EXERCISE PROMPT => Turn the entries into a numbered list, from the start through the line that contains "183H154L156 185L162 184V180H161L160", with both ends included and blank lines skipped. Leave the pictures out of the answer.

Records from a data collection:
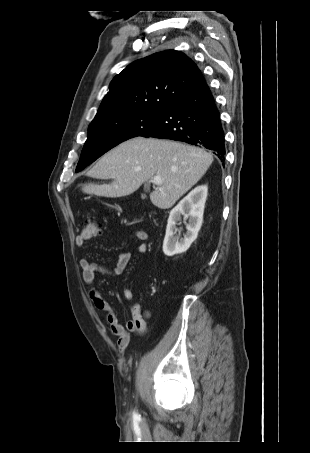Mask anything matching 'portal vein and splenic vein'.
Here are the masks:
<instances>
[{
	"label": "portal vein and splenic vein",
	"instance_id": "18ae733b",
	"mask_svg": "<svg viewBox=\"0 0 310 453\" xmlns=\"http://www.w3.org/2000/svg\"><path fill=\"white\" fill-rule=\"evenodd\" d=\"M152 183H154L156 185L162 184V180H161L160 176H155L152 180Z\"/></svg>",
	"mask_w": 310,
	"mask_h": 453
}]
</instances>
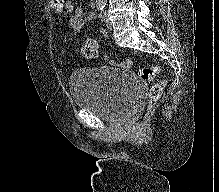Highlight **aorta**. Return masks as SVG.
Returning a JSON list of instances; mask_svg holds the SVG:
<instances>
[{"instance_id":"obj_1","label":"aorta","mask_w":219,"mask_h":192,"mask_svg":"<svg viewBox=\"0 0 219 192\" xmlns=\"http://www.w3.org/2000/svg\"><path fill=\"white\" fill-rule=\"evenodd\" d=\"M107 0H96L99 5H105Z\"/></svg>"}]
</instances>
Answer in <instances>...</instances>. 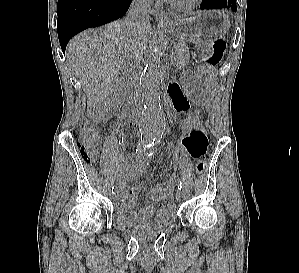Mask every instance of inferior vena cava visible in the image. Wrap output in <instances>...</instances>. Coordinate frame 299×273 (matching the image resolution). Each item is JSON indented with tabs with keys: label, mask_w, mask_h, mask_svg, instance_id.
<instances>
[{
	"label": "inferior vena cava",
	"mask_w": 299,
	"mask_h": 273,
	"mask_svg": "<svg viewBox=\"0 0 299 273\" xmlns=\"http://www.w3.org/2000/svg\"><path fill=\"white\" fill-rule=\"evenodd\" d=\"M149 9L150 3L149 0H133L131 7L128 11L126 20L134 28L146 27L149 25ZM139 58L134 56L133 61L134 65L129 68L130 71V86L131 90H135L138 86L137 74H136V65ZM138 96H135L134 106L138 107L137 104Z\"/></svg>",
	"instance_id": "1"
}]
</instances>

RESULT FOR THIS EXERCISE =>
1. Mask anything matching 'portal vein and splenic vein'.
2. Here are the masks:
3. <instances>
4. [{
5. 	"label": "portal vein and splenic vein",
6. 	"instance_id": "18ae733b",
7. 	"mask_svg": "<svg viewBox=\"0 0 310 453\" xmlns=\"http://www.w3.org/2000/svg\"><path fill=\"white\" fill-rule=\"evenodd\" d=\"M152 183H154L156 185L162 184V180H161L160 176H155L152 180Z\"/></svg>",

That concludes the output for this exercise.